--- Excerpted text Enclosed Below ---
Only set device assignment if non empty.

PiperOrigin-RevId: 371709740
Change-Id: I9c8b8031c74fa0950f026df0d05c70f94243910e
diff --git a/tensorflow/compiler/jit/kernels/BUILD b/tensorflow/compiler/jit/kernels/BUILD
index 960e7e7..2ba2c4f 100644
--- a/tensorflow/compiler/jit/kernels/BUILD
+++ b/tensorflow/compiler/jit/kernels/BUILD
@@ -38,6 +38,7 @@
     "//tensorflow/core/platform:stream_executor_no_cuda",
     "//tensorflow/core/profiler/lib:traceme",
     "//tensorflow/stream_executor:tf_allocator_adapter",
+    "@com_google_absl//absl/types:optional",
 ]
 
 # Linked by tensorflow core, without registration of jit compilation passes.
--- End of Enclosed Excerpted text ---
Reproduce the TensorFlow commit diff above from "PiperOrigin-RevId: 371709740" up to and including "jit compilation passes.", with no changes.
--- Dataset excerpts Enclosed Below ---
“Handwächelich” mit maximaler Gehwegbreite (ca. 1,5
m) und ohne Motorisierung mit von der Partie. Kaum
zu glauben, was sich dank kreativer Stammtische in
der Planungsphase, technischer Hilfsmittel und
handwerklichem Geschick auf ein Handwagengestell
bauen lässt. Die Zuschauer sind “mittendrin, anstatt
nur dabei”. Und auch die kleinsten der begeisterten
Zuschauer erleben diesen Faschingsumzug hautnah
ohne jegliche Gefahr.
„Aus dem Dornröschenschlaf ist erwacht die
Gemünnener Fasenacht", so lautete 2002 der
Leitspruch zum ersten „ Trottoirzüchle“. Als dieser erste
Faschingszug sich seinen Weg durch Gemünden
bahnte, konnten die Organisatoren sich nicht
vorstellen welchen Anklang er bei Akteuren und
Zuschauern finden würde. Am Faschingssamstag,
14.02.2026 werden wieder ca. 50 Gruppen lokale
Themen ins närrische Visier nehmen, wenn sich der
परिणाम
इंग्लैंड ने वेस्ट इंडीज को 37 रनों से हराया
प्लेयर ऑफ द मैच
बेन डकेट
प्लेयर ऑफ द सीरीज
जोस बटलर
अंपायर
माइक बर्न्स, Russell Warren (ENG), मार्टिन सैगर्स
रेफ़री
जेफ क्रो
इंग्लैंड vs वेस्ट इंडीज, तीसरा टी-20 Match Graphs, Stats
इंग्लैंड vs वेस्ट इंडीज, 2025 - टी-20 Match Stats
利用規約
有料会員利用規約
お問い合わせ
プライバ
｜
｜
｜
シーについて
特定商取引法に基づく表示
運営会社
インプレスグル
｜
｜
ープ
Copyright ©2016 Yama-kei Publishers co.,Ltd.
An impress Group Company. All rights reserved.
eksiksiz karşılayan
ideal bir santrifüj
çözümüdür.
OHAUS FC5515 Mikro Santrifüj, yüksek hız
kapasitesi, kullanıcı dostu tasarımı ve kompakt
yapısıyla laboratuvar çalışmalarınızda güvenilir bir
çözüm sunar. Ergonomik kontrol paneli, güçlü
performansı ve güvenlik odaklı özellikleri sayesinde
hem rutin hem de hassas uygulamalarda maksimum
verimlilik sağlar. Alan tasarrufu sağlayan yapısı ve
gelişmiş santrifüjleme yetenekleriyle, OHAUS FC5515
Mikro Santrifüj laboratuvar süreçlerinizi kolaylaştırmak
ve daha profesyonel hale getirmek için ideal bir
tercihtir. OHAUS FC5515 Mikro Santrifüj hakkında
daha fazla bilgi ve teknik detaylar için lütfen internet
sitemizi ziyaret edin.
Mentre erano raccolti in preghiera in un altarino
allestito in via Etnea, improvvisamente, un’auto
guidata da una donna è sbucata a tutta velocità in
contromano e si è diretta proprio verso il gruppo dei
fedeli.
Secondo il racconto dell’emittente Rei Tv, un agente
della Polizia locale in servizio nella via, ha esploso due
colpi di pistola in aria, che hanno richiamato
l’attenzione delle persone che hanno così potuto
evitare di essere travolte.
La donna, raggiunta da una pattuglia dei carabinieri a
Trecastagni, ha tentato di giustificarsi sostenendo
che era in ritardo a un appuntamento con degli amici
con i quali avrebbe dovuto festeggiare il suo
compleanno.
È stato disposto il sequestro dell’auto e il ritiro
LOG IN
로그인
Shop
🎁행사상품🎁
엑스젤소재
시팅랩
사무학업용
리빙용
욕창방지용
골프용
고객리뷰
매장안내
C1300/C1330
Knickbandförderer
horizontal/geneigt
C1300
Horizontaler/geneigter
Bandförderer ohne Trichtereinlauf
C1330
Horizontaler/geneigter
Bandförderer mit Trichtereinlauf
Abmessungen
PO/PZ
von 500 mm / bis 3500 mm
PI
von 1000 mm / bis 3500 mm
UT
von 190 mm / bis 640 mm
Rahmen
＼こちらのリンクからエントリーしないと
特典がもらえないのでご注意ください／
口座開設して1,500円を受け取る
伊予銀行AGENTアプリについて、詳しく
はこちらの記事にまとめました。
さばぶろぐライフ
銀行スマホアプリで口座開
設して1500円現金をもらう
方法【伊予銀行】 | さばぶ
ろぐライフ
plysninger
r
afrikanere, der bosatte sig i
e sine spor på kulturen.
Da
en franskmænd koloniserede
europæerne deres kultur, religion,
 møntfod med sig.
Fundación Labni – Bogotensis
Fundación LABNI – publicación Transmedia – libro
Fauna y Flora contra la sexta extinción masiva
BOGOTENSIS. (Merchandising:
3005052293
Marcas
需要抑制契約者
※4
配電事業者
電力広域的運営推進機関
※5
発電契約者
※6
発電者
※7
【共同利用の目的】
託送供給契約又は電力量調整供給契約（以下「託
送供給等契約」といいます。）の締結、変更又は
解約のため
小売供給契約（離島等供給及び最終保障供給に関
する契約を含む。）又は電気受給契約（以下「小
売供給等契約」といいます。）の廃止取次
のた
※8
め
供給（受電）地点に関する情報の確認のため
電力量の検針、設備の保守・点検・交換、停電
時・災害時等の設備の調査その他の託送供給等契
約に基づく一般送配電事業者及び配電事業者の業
--- End of Enclosed Dataset excerpts ---
▶ **Your response**
PiperOrigin-RevId: 371709740
Change-Id: I9c8b8031c74fa0950f026df0d05c70f94243910e
diff --git a/tensorflow/compiler/jit/kernels/BUILD b/tensorflow/compiler/jit/kernels/BUILD
index 960e7e7..2ba2c4f 100644
--- a/tensorflow/compiler/jit/kernels/BUILD
+++ b/tensorflow/compiler/jit/kernels/BUILD
@@ -38,6 +38,7 @@
     "//tensorflow/core/platform:stream_executor_no_cuda",
     "//tensorflow/core/profiler/lib:traceme",
     "//tensorflow/stream_executor:tf_allocator_adapter",
+    "@com_google_absl//absl/types:optional",
 ]
 
 # Linked by tensorflow core, without registration of jit compilation passes.